Perspectives 05.04.2021

Conversations with Colleagues: Nico Hsu

Nico is a designer at our Chicago studio
Learning “Shanshui”, a type of traditional Chinese painting that depicts landscapes and scenery. Photo taken in 2004.

Q: What role does diversity, inclusion, and engagement play in the design profession at large? 

A: Diversity, inclusion, and engagement all fuel creativity and innovation, which are critical to the design profession. Architecture is heavily context based; therefore, having diversity allows the design to expand into broader scope and increase the level of complexity. In terms of inclusion and engagement, I think we can look at it in a macro and micro way. At a larger scale when you look at inclusion and engagement for the society, we as designers should always strive to compose a sense of space that the users can relate to and engage with. And when we zoom in to a firm’s standpoint, it is crucial to provide a sense of belonging for employees so everyone can express ideas freely to ensure the best project outcome. Even though statistics support the design profession to emphasize on diversity, inclusion, and engagement, I think a lot of the benefits cannot be quantified by charts and numbers since it is largely related to human factors.

Q: In what ways do you feel your work is contributing to diversity, inclusion, and engagement in broader society? 

A: I was exposed to various cultures and a wide variety of architecture while living in Taiwan, Honduras, Spain, and now in the U.S. I identify and relate myself to various communities including East Asian, Latinx, Third Culture Kid…etc. So when I design, I am always considering multiple groups as my users. Ultimately, everyone supports in their own way, so I believe participation itself is already an act of contribution. If one is in the industry, he/she/they is already making a difference in the design profession as well as the society.

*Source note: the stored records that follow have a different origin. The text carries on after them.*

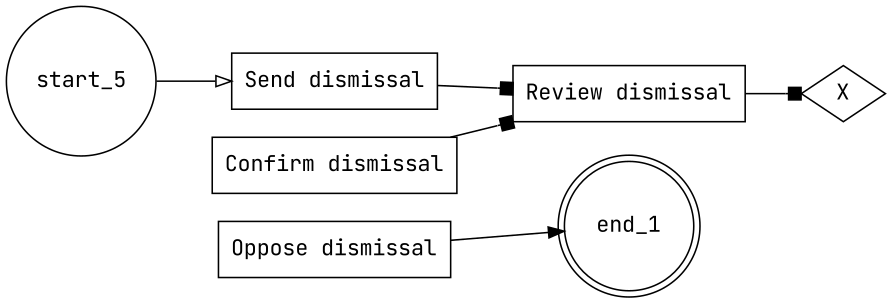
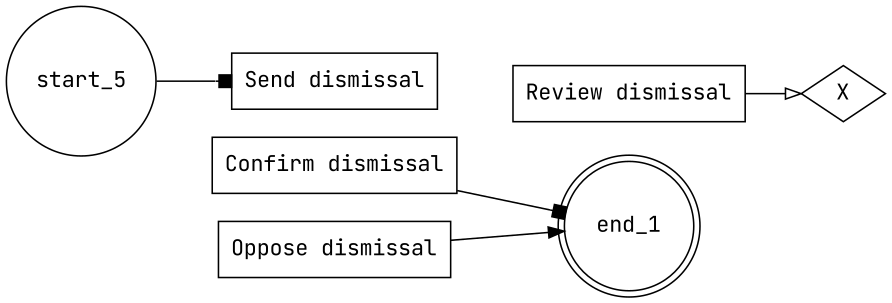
  digraph {
    fontname="JetBrains Mono"
    rankdir=LR
    node [fontname="JetBrains Mono" shape=rectangle]
    edge [arrowhead=onormal fontname="JetBrains Mono"]
    n1 [label=start_5 shape=circle]
    n2 [label="Send dismissal"]
    n3 [label="Review dismissal"]
    n4 [label=X shape=diamond]
    n5 [label="Oppose dismissal"]
    end_1 [shape=doublecircle]
    n7 [label="Confirm dismissal"]
-   n1 -> n2
-   n2 -> n3 [arrowhead=box]
-   n3 -> n4 [arrowhead=box]
+   n1 -> n2 [arrowhead=box]
+   n3 -> n4
    n5 -> end_1 [arrowhead=normal]
-   n7 -> n3 [arrowhead=box]
+   n7 -> end_1 [arrowhead=box]
  }
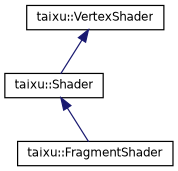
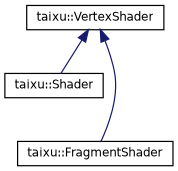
  digraph {
    rankdir=TB
    node [color=black fillcolor=white fontname=Helvetica fontsize=10 shape=record style=filled]
    edge [color=midnightblue dir=back fontname=Helvetica fontsize=10 labelfontname=Helvetica labelfontsize=10 style=solid]
    n1 [height=0.2 label="taixu::Shader" width=0.4]
    n2 [height=0.2 label="taixu::FragmentShader" width=0.4]
    n3 [height=0.2 label="taixu::VertexShader" width=0.4]
-   n1 -> n2
+   n3 -> n2
    n3 -> n1
  }
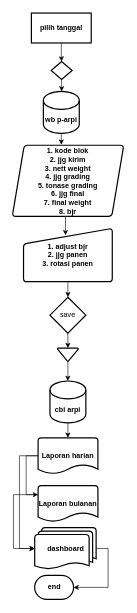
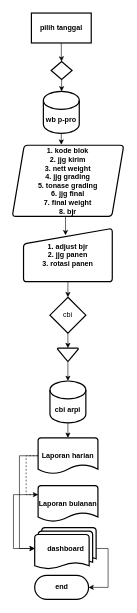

Sketching in front of Notre-Dame du Haut by Le Corbusier during the ETSAV Barcelona study abroad program in 2015.
Professor Tierney’s studio final review in 2018 with teammate Ali Gholamabbas who is also working at Perkins&Will now.

Q: What message about design’s positive influence on the world would you most like to get out there? 

A: I see architecture as a summative representation of humanity. We should often remind ourselves the magnitude of the work we are doing and how much improvement we can make to the people and the society.

Q: In what ways do you think our firm stands apart from other firms as far as diversity, inclusion, and engagement go—and how has our firm enabled you to thrive as a professional?  

A: What I like about Perkins&Will is that the firm not only acknowledges, but also actively fosters and maintains a healthy environment. This is something difficult to achieve because not only does the leadership and HR department promote it, but the employees across the firm must act upon as well. The J.E.D.I. (Justice, Equity, Diversity, and Inclusion) Group regularly hosts discussions and events that allow the coworkers to know each other better. I particularly love the “Courageous Conversation” series where the events serve as a safe haven for people to share and discuss sensitive issues such as microaggressions, stereotypes, and biases. Even though I do not usually share my opinions or stories, simply listening in makes me feel included and connected to my peers.

Perkins&Will Chicago office golf outing 2019.